Since it provides a Masking layer and says nothing about the outputs, maybe it does it automatically?
I took both anwers and imporvised a way for Multiple Timesteps, single Missing target Values, Loss for LSTM(or other RecurrentNN) with return_sequences=True.
Daniels Answer would not suffice for multiple targets, due to isMask = K.all(isMask, axis=-1). Removing this aggregation made the function undifferentiable, probably. I do not know for shure, since I never run the pure function and cannot tell if its able to fit a model.
I fused Yu-Yangs's and Daniels answer together and it worked.
from tensorflow.keras.layers import Layer, Input, LSTM, Dense, TimeDistributed
from tensorflow.keras import Model, Sequential
import tensorflow.keras.backend as K
import numpy as np
mask_Value = -2
def get_loss(mask_value):
mask_value = K.variable(mask_value)
def masked_loss(yTrue,yPred):
#find which values in yTrue (target) are the mask value
isMask = K.equal(yTrue, mask_Value) #true for all mask values
#transform to float (0 or 1) and invert
isMask = K.cast(isMask, dtype=K.floatx())

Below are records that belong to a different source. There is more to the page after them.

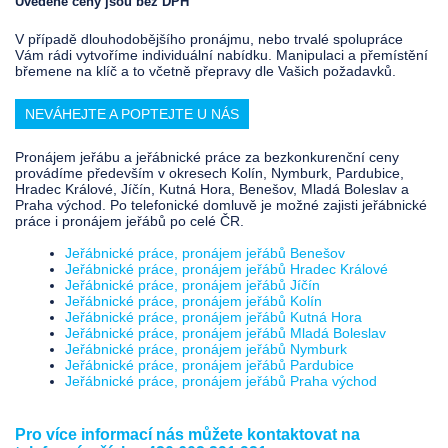
Uvedené ceny jsou bez DPH
V případě dlouhodobějšího pronájmu, nebo trvalé spolupráce
Vám rádi vytvoříme individuální nabídku. Manipulaci a přemístění
břemene na klíč a to včetně přepravy dle Vašich požadavků.
NEVÁHEJTE A POPTEJTE U NÁS
Pronájem jeřábu a jeřábnické práce za bezkonkurenční ceny
provádíme především v okresech Kolín, Nymburk, Pardubice,
Hradec Králové, Jíčín, Kutná Hora, Benešov, Mladá Boleslav a
Praha východ. Po telefonické domluvě je možné zajisti jeřábnické
práce i pronájem jeřábů po celé ČR.
Jeřábnické práce, pronájem jeřábů Benešov
Jeřábnické práce, pronájem jeřábů Hradec Králové
Jeřábnické práce, pronájem jeřábů Jíčín
Jeřábnické práce, pronájem jeřábů Kolín
Jeřábnické práce, pronájem jeřábů Kutná Hora
Jeřábnické práce, pronájem jeřábů Mladá Boleslav
Jeřábnické práce, pronájem jeřábů Nymburk
Jeřábnické práce, pronájem jeřábů Pardubice
Jeřábnické práce, pronájem jeřábů Praha východ
Pro více informací nás můžete kontaktovat na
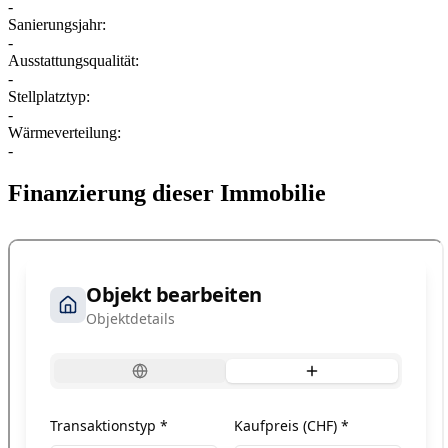
-
Sanierungsjahr:
-
Ausstattungsqualität:
-
Stellplatztyp:
-
Wärmeverteilung:
-
Finanzierung dieser Immobilie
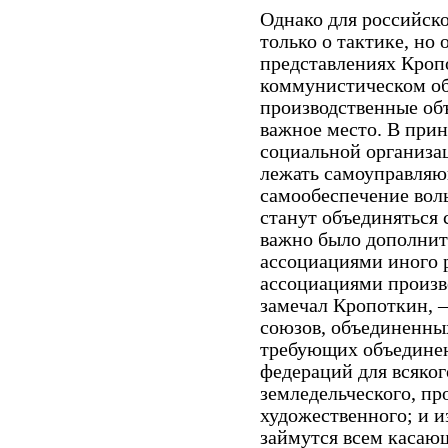
Однако для российск
только о тактике, но 
представлениях Кроп
коммунистическом о
производственные об
важное место. В прин
социальной организа
лежать самоуправляю
самообеспечение вол
станут объединяться 
важно было дополнит
ассоциациями иного р
ассоциациями произво
замечал Кропоткин, –
союзов, объединенны
требующих объедине
федераций для всяког
земледельческого, п
художественного; и и
займутся всем касающ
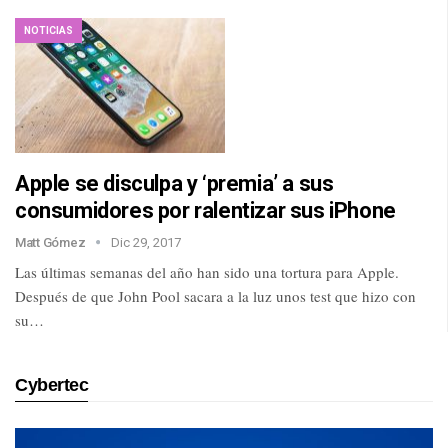
NOTICIAS
Apple se disculpa y ‘premia’ a sus
consumidores por ralentizar sus iPhone
Matt Gómez
Dic 29, 2017
Las últimas semanas del año han sido una tortura para Apple.
Después de que John Pool sacara a la luz unos test que hizo con
su…
Cybertec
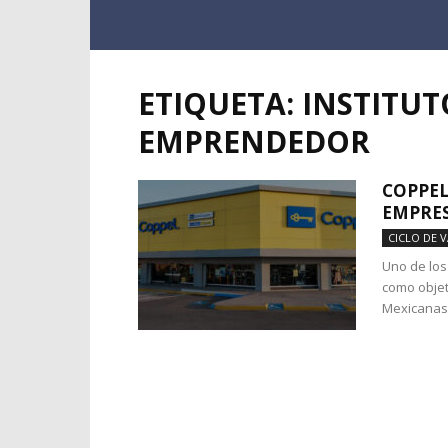
ETIQUETA: INSTITU
EMPRENDEDOR
COPPEL
EMPRE
CICLO DE 
Uno de los
como objet
Mexicanas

isMask = 1 - isMask #now mask values are zero, and others are 1
isMask
#multiply this by the inputs:
#maybe you might need K.expand_dims(isMask) to add the extra dimension removed by K.all
yTrue = yTrue * isMask
yPred = yPred * isMask
# perform a root mean square error, whereas the mean is in respect to the mask
mean_loss = K.sum(K.square(yPred - yTrue))/K.sum(isMask)
loss = K.sqrt(mean_loss)
return loss
#RootMeanSquaredError()(yTrue,yPred)
return masked_loss
# define timeseries data
n_sample = 10
timesteps = 5
feat_inp = 2
feat_out = 2
X = np.random.uniform(0,1, (n_sample, timesteps, feat_inp))
y = np.random.uniform(0,1, (n_sample,timesteps, feat_out))
# define model
model = Sequential()
model.add(LSTM(50, activation='relu',return_sequences=True, input_shape=(timesteps, feat_inp)))
model.add(Dense(feat_out))
model.compile(optimizer='adam', loss=get_loss(mask_Value))
model.summary()
# %%
model.fit(X, y, epochs=50, verbose=0)
Note that Yu-Yang's answer does not appear to work on Tensorflow Keras 2.7.0
Surprisingly, model.evaluate does not compute masked_loss or unmasked_loss. Instead, it assumes that the loss from all masked input steps is zero (but still includes those steps in the mean() calculation). This means that every masked timestep actually reduces the calculated error!
#%% Yu-yang's example
# https://stackoverflow.com/a/47060797/3580080
import tensorflow as tf
import tensorflow.keras as keras
import numpy as np
# Fix the random seed for repeatable results
np.random.seed(5)
tf.random.set_seed(5)
max_sentence_length = 5
character_number = 2
input_tensor = keras.Input(shape=(max_sentence_length, character_number))
masked_input = keras.layers.Masking(mask_value=0)(input_tensor)
output = keras.layers.LSTM(3, return_sequences=True)(masked_input)
model = keras.Model(input_tensor, output)
model.compile(loss='mae', optimizer='adam')
X = np.array([[[0, 0], [0, 0], [1, 0], [0, 1], [0, 1]],
[[0, 0], [0, 1], [1, 0], [0, 1], [0, 1]]])
y_true = np.ones((2, max_sentence_length, 3))
y_pred = model.predict(X)
print(y_pred)
# See if the loss computed by model.evaluate() is equal to the masked loss
unmasked_loss = np.abs(1 - y_pred).mean()
masked_loss = np.abs(1 - y_pred[y_pred != 0]).mean()
print(f"model.evaluate= {model.evaluate(X, y_true)}")
print(f"masked loss= {masked_loss}")
print(f"unmasked loss= {unmasked_loss}")
Prints:
[[[ 0. 0. 0. ]
[ 0. 0. 0. ]
[ 0.05340272 -0.06415359 -0.11803789]
[ 0.08775083 0.00600774 -0.10454659]
[ 0.11212641 0.07632366 -0.04133942]]
[[ 0. 0. 0. ]
[ 0.05394626 0.08956442 0.03843312]
[ 0.09092357 -0.02743799 -0.10386454]
[ 0.10791279 0.04083341 -0.08820333]
[ 0.12459432 0.09971555 -0.02882453]]]
1/1 [==============================] - 1s 658ms/step - loss: 0.6865
model.evaluate= 0.6864957213401794
masked loss= 0.9807082414627075
unmasked loss= 0.986495852470398
(This is intended as a comment rather than an answer).